[Quiz items based on charts]
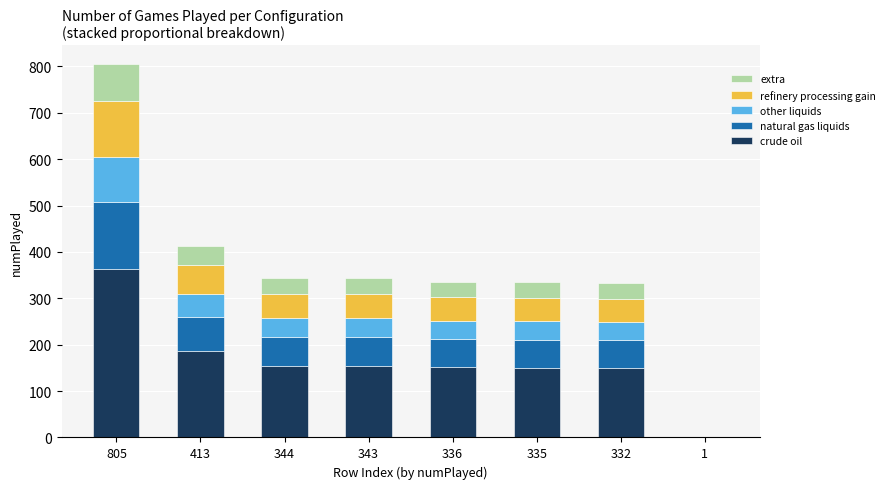

The value of crude oil at 343 is 154.3. True or false?

True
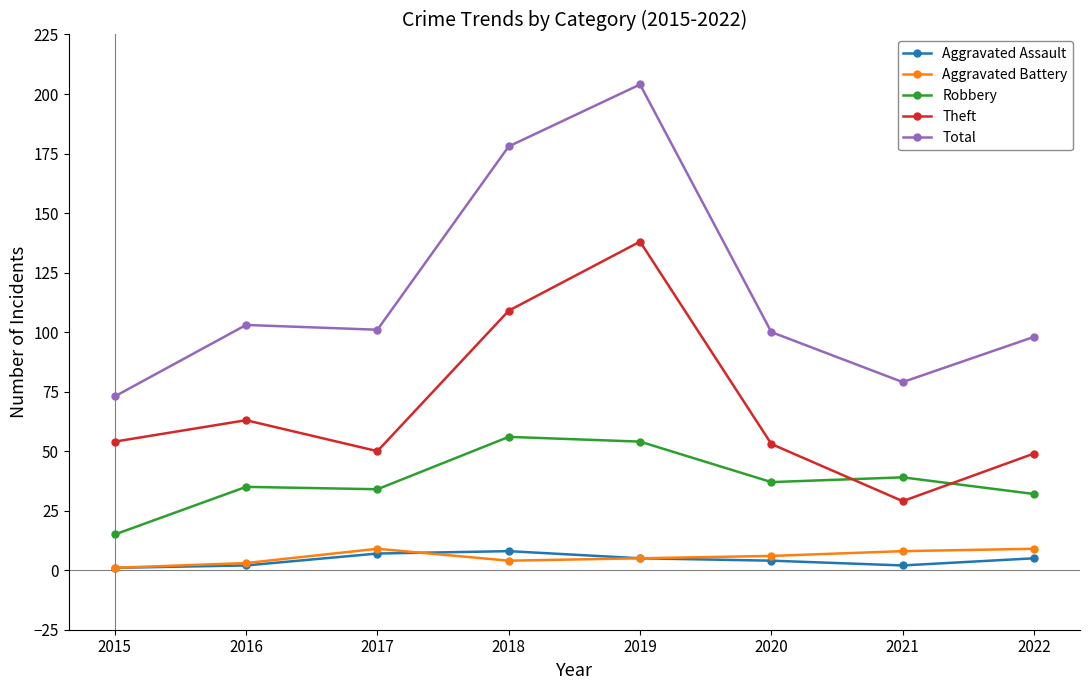

What is the total value across all series at 2020?

200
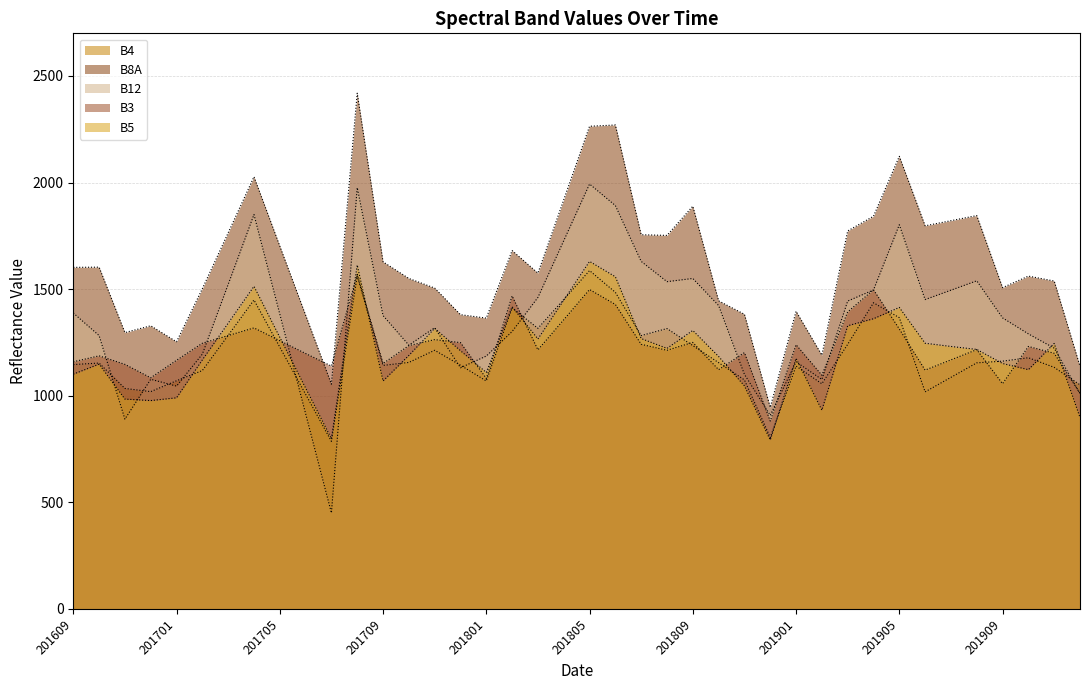

Which series has the largest total across all categories?

B8A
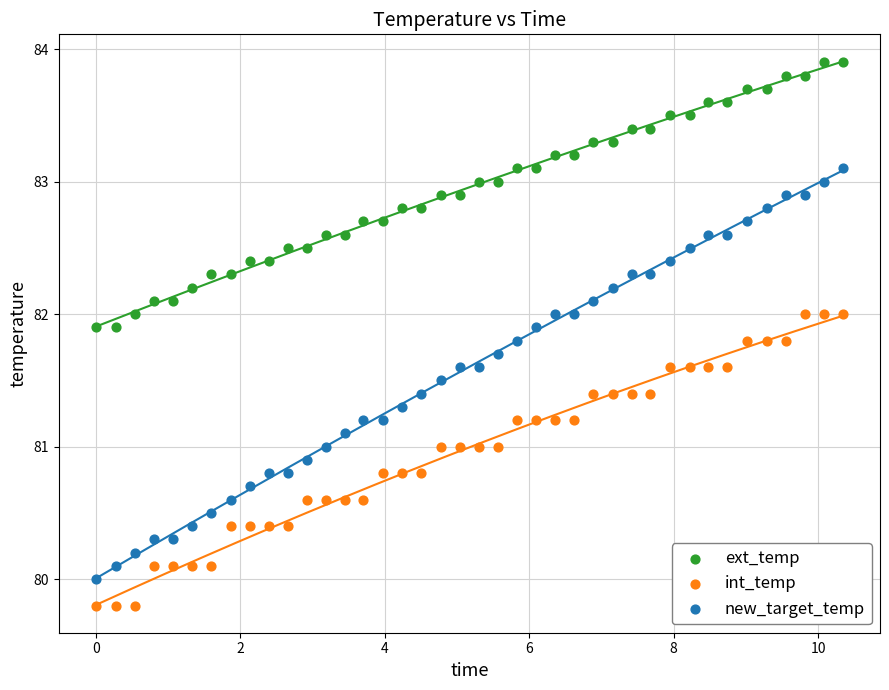

Which series contains the highest Y value?

ext_temp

PROBLEM DESCRIPTION —
Please copy every line of the entries above word for word, leaving out the pictures.

THE COMPLETED TASK —
The value of crude oil at 343 is 154.3. True or false?

True

What is the total value across all series at 2020?

200

Which series has the largest total across all categories?

B8A

Which series contains the highest Y value?

ext_temp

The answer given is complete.